Write out the passage from the text on lookup functions word for word, starting at "Now, if you" and ending at "functions really shine.".

- [TEXT EXTRACT]:

>>>

Huh? The next largest value that is less than? There's got to be a better way to phrase this. I actually figured out what this meant and how to use it once, but it doesn't come back to me right now, and it's not something I really ever use (if you know, and find it useful leave a comment). Which is the weird part - why does it default to a value that you don't ever use? I've always thought that this should default to false, but what do I know. Anyway, you're almost always going to be entering 'false' here.
Now, if you were only working with a small data set like we're showing here you probably wouldn't bother going to the trouble. But what if you've got a data set that has thousands (or tens of thousands) of records. Finding bits and pieces of that data set can be a real problem. This is where the lookup functions really shine.
To give this a bit of a workout I've downloaded some historical data from the NASDAQ stock exchange from a website called Zeebob.com. In this case it's 3 months worth of details for all of the companies that are listed in the exchange. What I want to do is show the information for just the couple of companies that I've invested in (actually, I'm not invested in any of these, but just play along). Here's how we're going to set this up.

<<<

- [STORED DATA]:

>>>

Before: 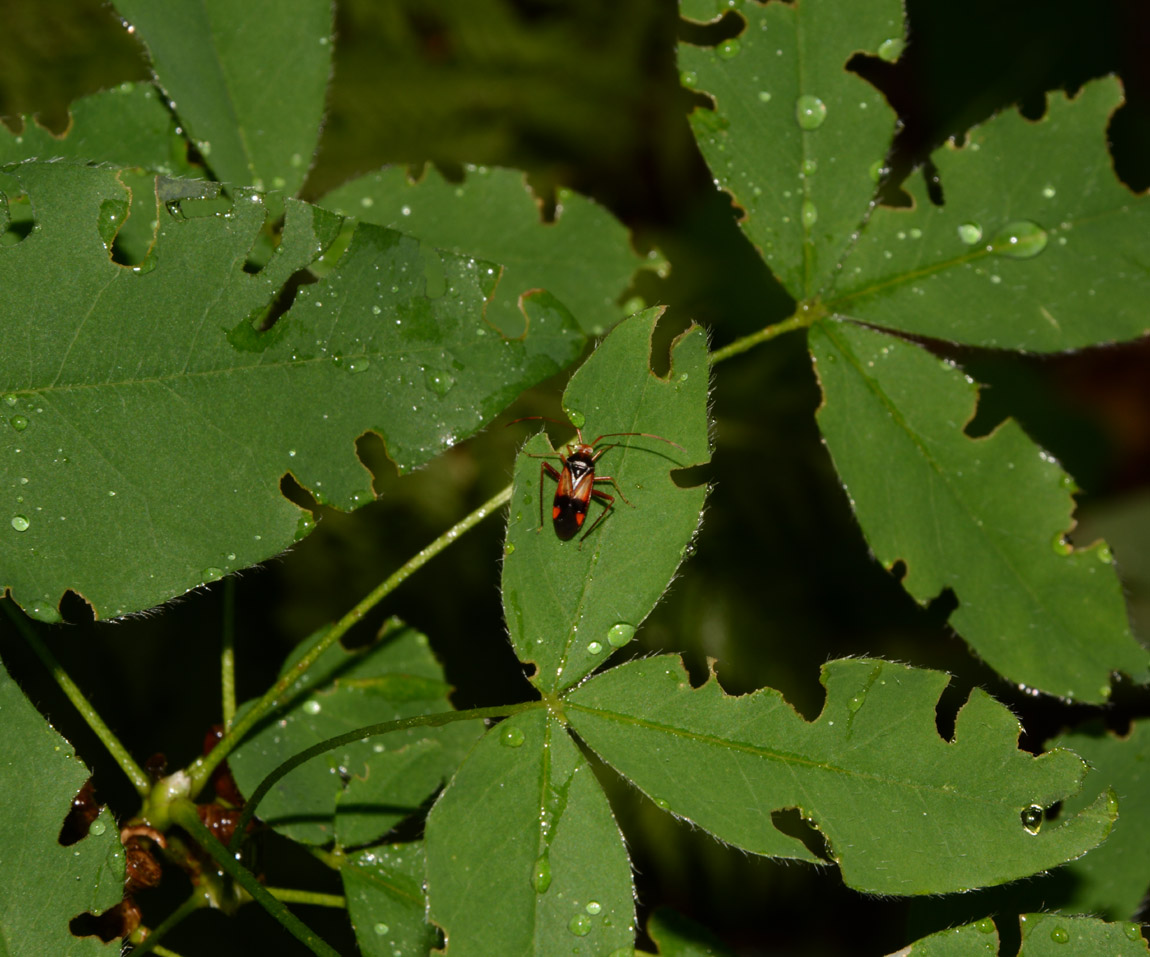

<<<

- [ANSWER TO THE EXERCISE]:
Now, if you were only working with a small data set like we're showing here you probably wouldn't bother going to the trouble. But what if you've got a data set that has thousands (or tens of thousands) of records. Finding bits and pieces of that data set can be a real problem. This is where the lookup functions really shine.